Dans cette période remplie d’inconnues – dont le nom du futur premier ministre – le Parti socialiste se veut, lui, clair sur une chose. Si un de ses membres acceptait un ministère dans un gouvernement qui ne serait «pas de gauche», et donc «pas soutenu par le PS», il se verrait aussitôt montrer le chemin de la porte, a appris ce jeudi Le Figaro. Une procédure d’exclusion serait «automatiquement» enclenchée, conformément aux statuts du Parti socialiste.
Unité au PS
«C’est logique», confirme un cadre d’un des deux courants minoritaires. «On ne peut pas avoir un ministre socialiste et en même temps deux groupes PS dans l’opposition à l’Assemblée et au Sénat», rappelle également un député.
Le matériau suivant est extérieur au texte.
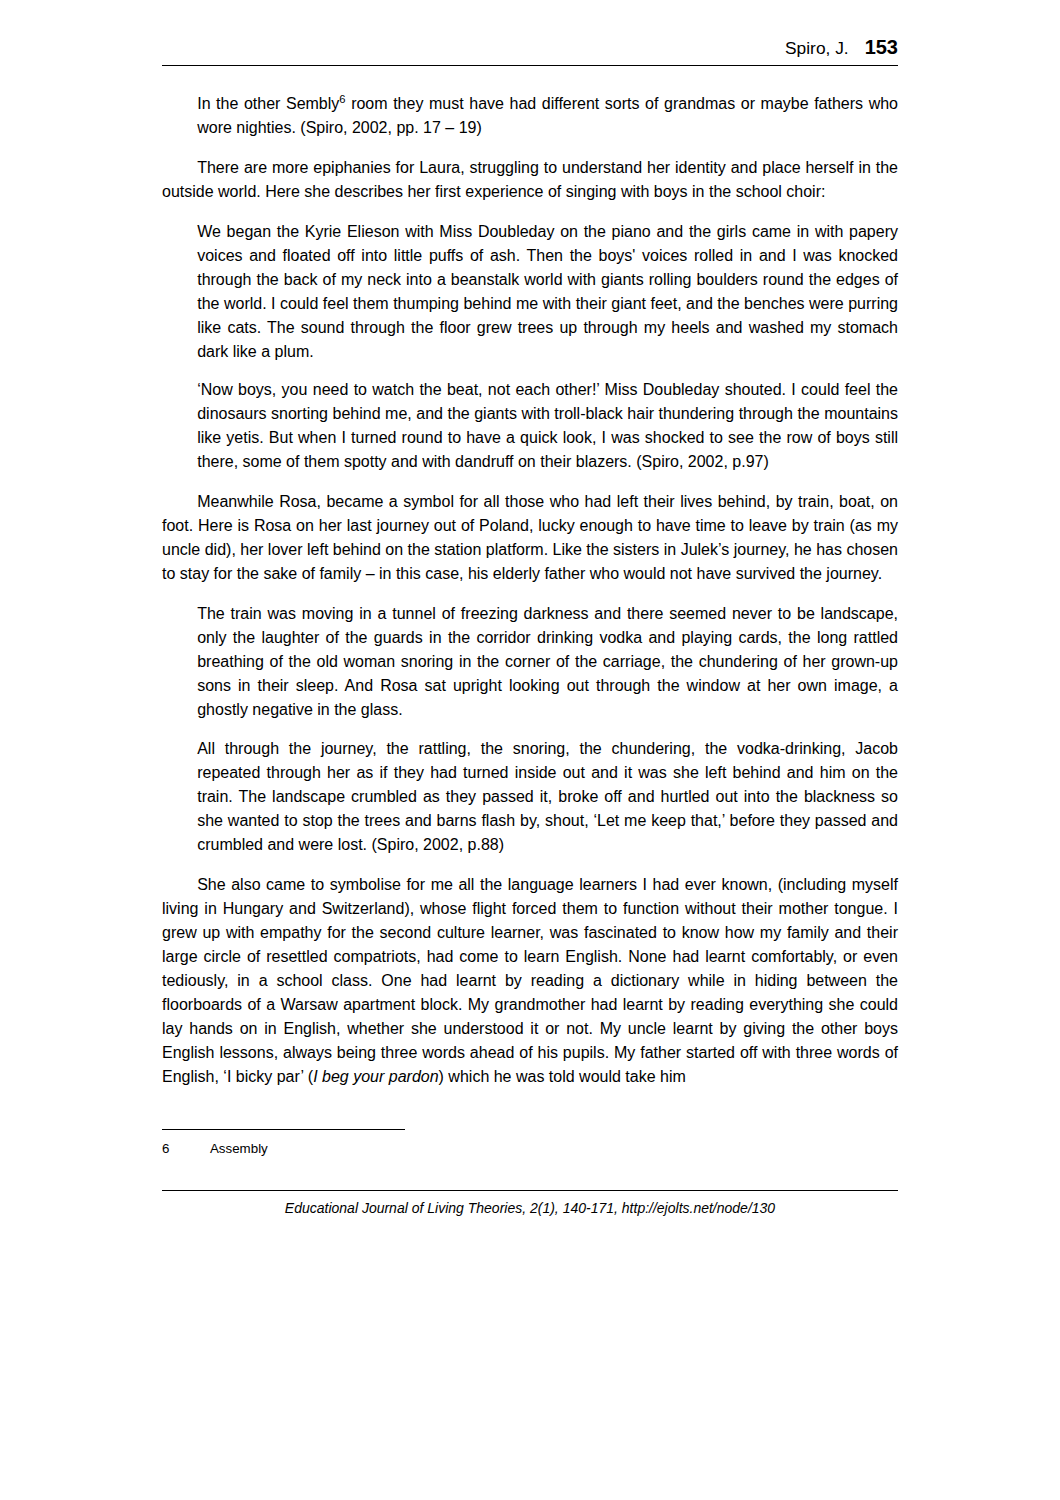Spiro, J. 153
In the other Sembly6 room they must have had different sorts of grandmas or maybe fathers who wore nighties. (Spiro, 2002, pp. 17 – 19)
There are more epiphanies for Laura, struggling to understand her identity and place herself in the outside world. Here she describes her first experience of singing with boys in the school choir:
We began the Kyrie Elieson with Miss Doubleday on the piano and the girls came in with papery voices and floated off into little puffs of ash. Then the boys' voices rolled in and I was knocked through the back of my neck into a beanstalk world with giants rolling boulders round the edges of the world. I could feel them thumping behind me with their giant feet, and the benches were purring like cats. The sound through the floor grew trees up through my heels and washed my stomach dark like a plum.
‘Now boys, you need to watch the beat, not each other!’ Miss Doubleday shouted. I could feel the dinosaurs snorting behind me, and the giants with troll-black hair thundering through the mountains like yetis. But when I turned round to have a quick look, I was shocked to see the row of boys still there, some of them spotty and with dandruff on their blazers. (Spiro, 2002, p.97)
Meanwhile Rosa, became a symbol for all those who had left their lives behind, by train, boat, on foot. Here is Rosa on her last journey out of Poland, lucky enough to have time to leave by train (as my uncle did), her lover left behind on the station platform. Like the sisters in Julek’s journey, he has chosen to stay for the sake of family – in this case, his elderly father who would not have survived the journey.
The train was moving in a tunnel of freezing darkness and there seemed never to be landscape, only the laughter of the guards in the corridor drinking vodka and playing cards, the long rattled breathing of the old woman snoring in the corner of the carriage, the chundering of her grown-up sons in their sleep. And Rosa sat upright looking out through the window at her own image, a ghostly negative in the glass.
All through the journey, the rattling, the snoring, the chundering, the vodka-drinking, Jacob repeated through her as if they had turned inside out and it was she left behind and him on the train. The landscape crumbled as they passed it, broke off and hurtled out into the blackness so she wanted to stop the trees and barns flash by, shout, ‘Let me keep that,’ before they passed and crumbled and were lost. (Spiro, 2002, p.88)
She also came to symbolise for me all the language learners I had ever known, (including myself living in Hungary and Switzerland), whose flight forced them to function without their mother tongue. I grew up with empathy for the second culture learner, was fascinated to know how my family and their large circle of resettled compatriots, had come to learn English. None had learnt comfortably, or even tediously, in a school class. One had learnt by reading a dictionary while in hiding between the floorboards of a Warsaw apartment block. My grandmother had learnt by reading everything she could lay hands on in English, whether she understood it or not. My uncle learnt by giving the other boys English lessons, always being three words ahead of his pupils. My father started off with three words of English, ‘I bicky par’ (I beg your pardon) which he was told would take him
6 Assembly
Educational Journal of Living Theories, 2(1), 140-171, http://ejolts.net/node/130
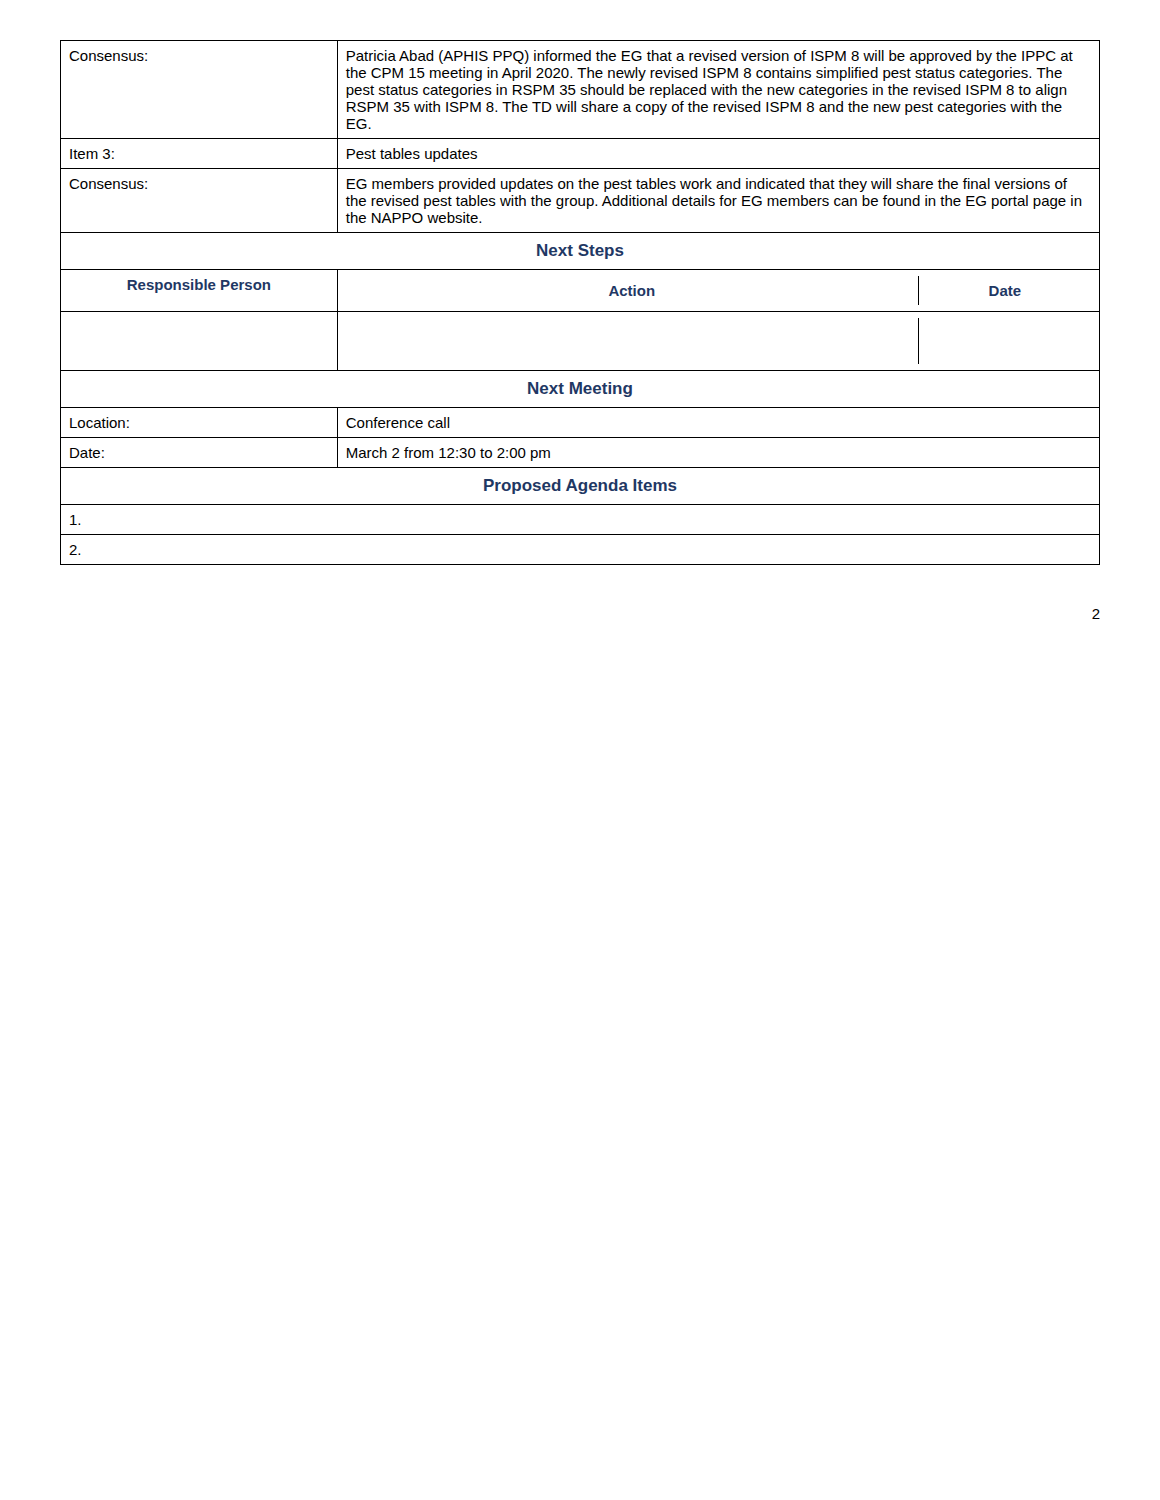| Consensus: | Patricia Abad (APHIS PPQ) informed the EG that a revised version of ISPM 8 will be approved by the IPPC at the CPM 15 meeting in April 2020. The newly revised ISPM 8 contains simplified pest status categories. The pest status categories in RSPM 35 should be replaced with the new categories in the revised ISPM 8 to align RSPM 35 with ISPM 8. The TD will share a copy of the revised ISPM 8 and the new pest categories with the EG. |
| Item 3: | Pest tables updates |
| Consensus: | EG members provided updates on the pest tables work and indicated that they will share the final versions of the revised pest tables with the group. Additional details for EG members can be found in the EG portal page in the NAPPO website. |
| Next Steps |
| Responsible Person | / Action / Date / |
| Next Meeting |
| Location: | Conference call |
| Date: | March 2 from 12:30 to 2:00 pm |
| Proposed Agenda Items |
| 1. |
| 2. |
2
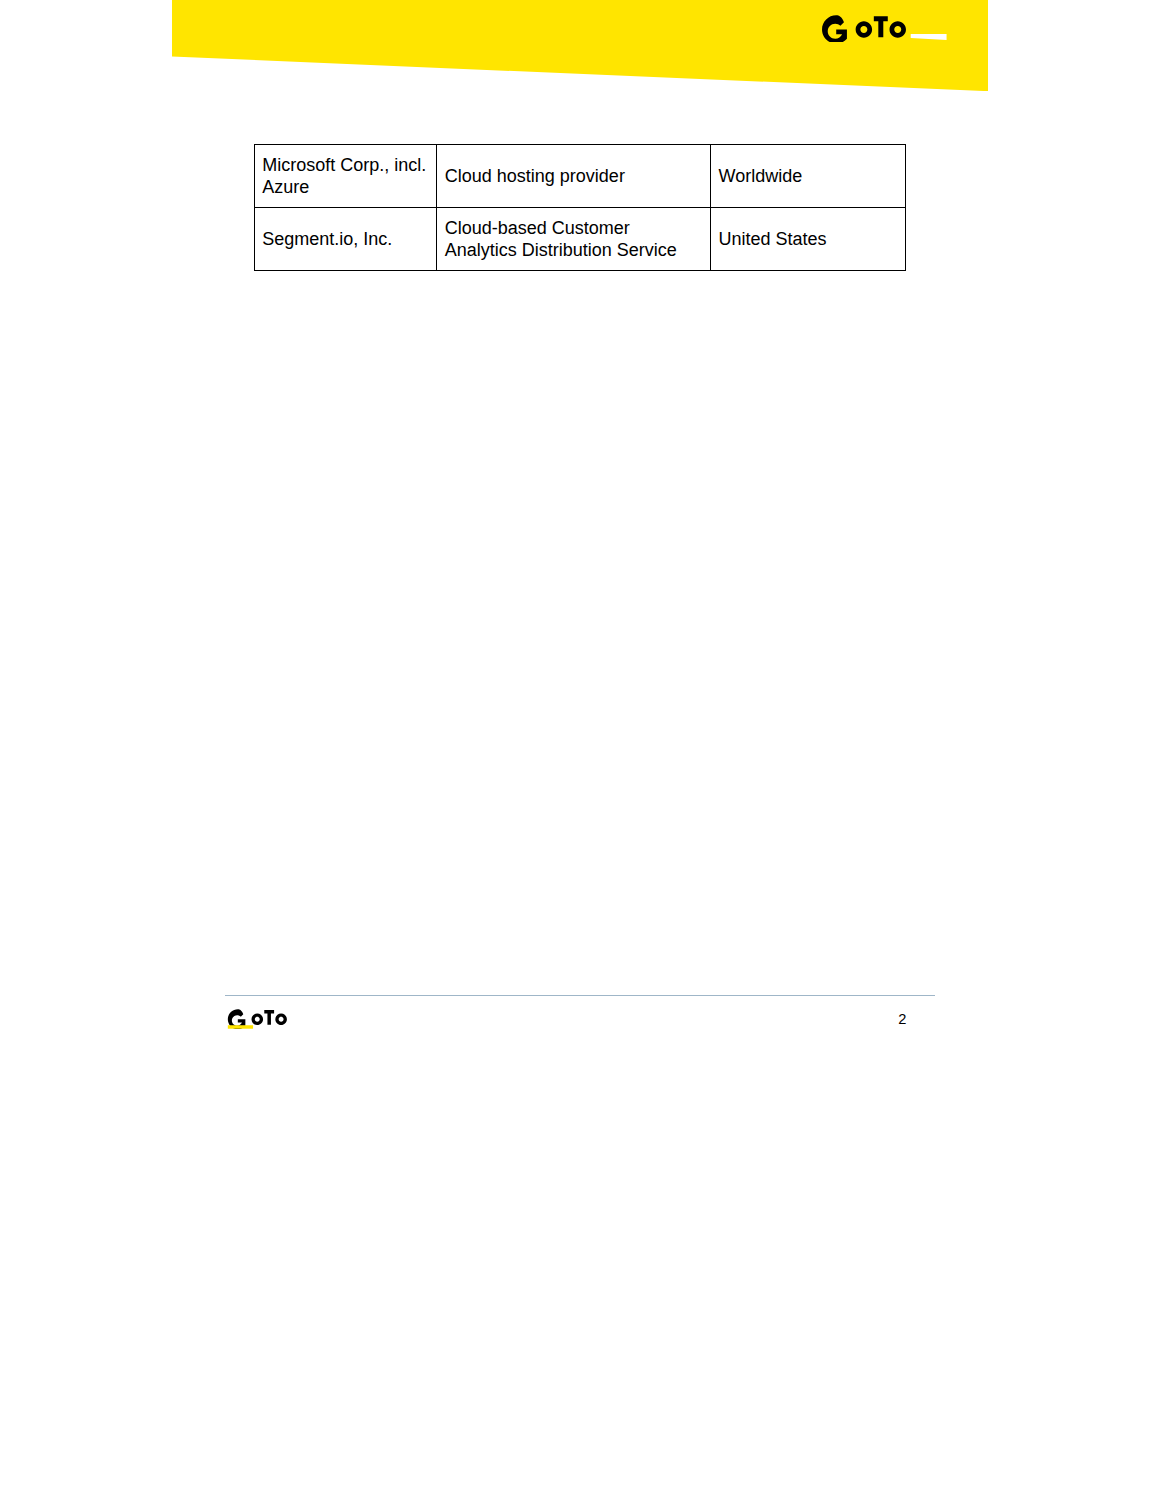| Microsoft Corp., incl. Azure | Cloud hosting provider | Worldwide |
| Segment.io, Inc. | Cloud-based Customer Analytics Distribution Service | United States |
2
De la même manière, toutes les personnalités socialistes qui ont rejoint un gouvernement d’Emmanuel Macron depuis 2017 ont été exclues du parti de la rose.
Depuis la chute du gouvernement de Michel Barnier début décembre, le PS fait – une fois n’est pas coutume – preuve d’unité. Les trois courants, celui de la direction et les deux minoritaires, sont en phase sur la ligne à tenir. Il y a un plan A : obtenir la désignation d’un premier ministre de gauche et participer au gouvernement. Et un plan B : négocier une promesse de «non-censure», notamment en réclamant l’interdiction de l’article 49.3 si le futur locataire de Matignon est issu des rangs macronistes et de la droite. Mais pas plus.